I hope you enjoy this flourless chocolate cake topped with a chocolate ganache and three flavors of chocolate shavings sitting in a pool of raspberry pureè, which makes quite an elegant dessert.
For Cake - Heat oven to 325 degrees F. Lightly grease 9-inch springform pan. Line pan bottom with parchment and lightly grease it. Melt butter and chocolate in double boiler. Allow to come to room temperature. Beat yolks and sugar with stand or electric mixer for 4 minutes. Scrape sides and continue beating for 2 more minutes. Beat egg whites until stiff. Fold chocolate into yolks. Fold egg whites into yolk mixture. Pour into prepared pan. Spread evenly. Bake for 50 minutes to an hour or until toothpick is clean when removed. Allow to cool in pan for 20 minutes. (Top of cake will sink.) Invert on serving dish. Refrigerate at least for 1 hour or overnight.

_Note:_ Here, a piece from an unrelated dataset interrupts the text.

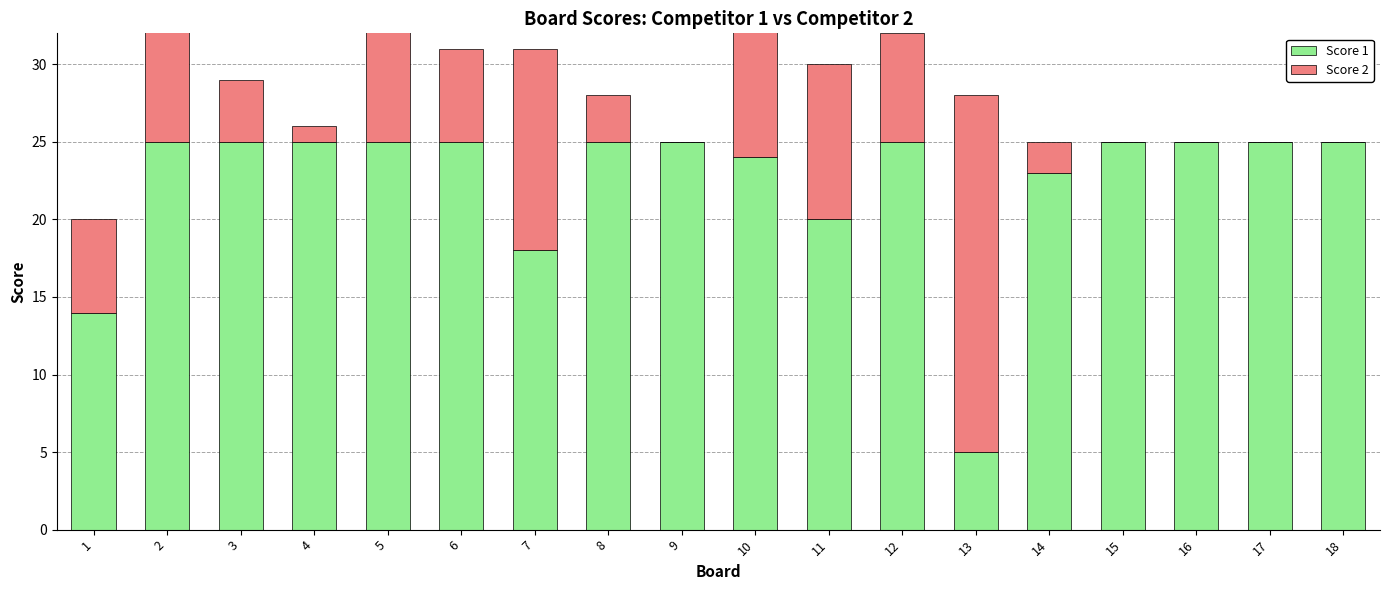

List the series in order of their overall mean, highest first.

Score 1, Score 2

For ganache - Place chocolate in stainless steel bowl. Heat cream, butter and sugar over medium-high heat. Bring to a boil. Pour over chocolate. Let stand for 5 minutes or so. Whisk until smooth. Remove cake from refrigerator. Use a spatula to spread some ganache on sides of cake. Pour remaining ganache over top of cake. Smooth on top and sides of cake. Refrigerate for 30 minutes.
Taking a small pointed knife make a few holes in side of cake. Insert almond slices. Continue all around cake until sides are similar to a pinecone.
With a potato peeler, scrape chocolate bars to make chocolate curls. Cover entire cake with curls. Alternating with flavors and/or colors.
For Serving - Process bag of raspberries in food processor. Add 1/2 to 1 cup of powdered sugar to taste. Press puree through sieve to remove seeds. Drizzle some on serving plate. Place cake slice on top. Sprinkle powdered sugar and cocoa powder over all.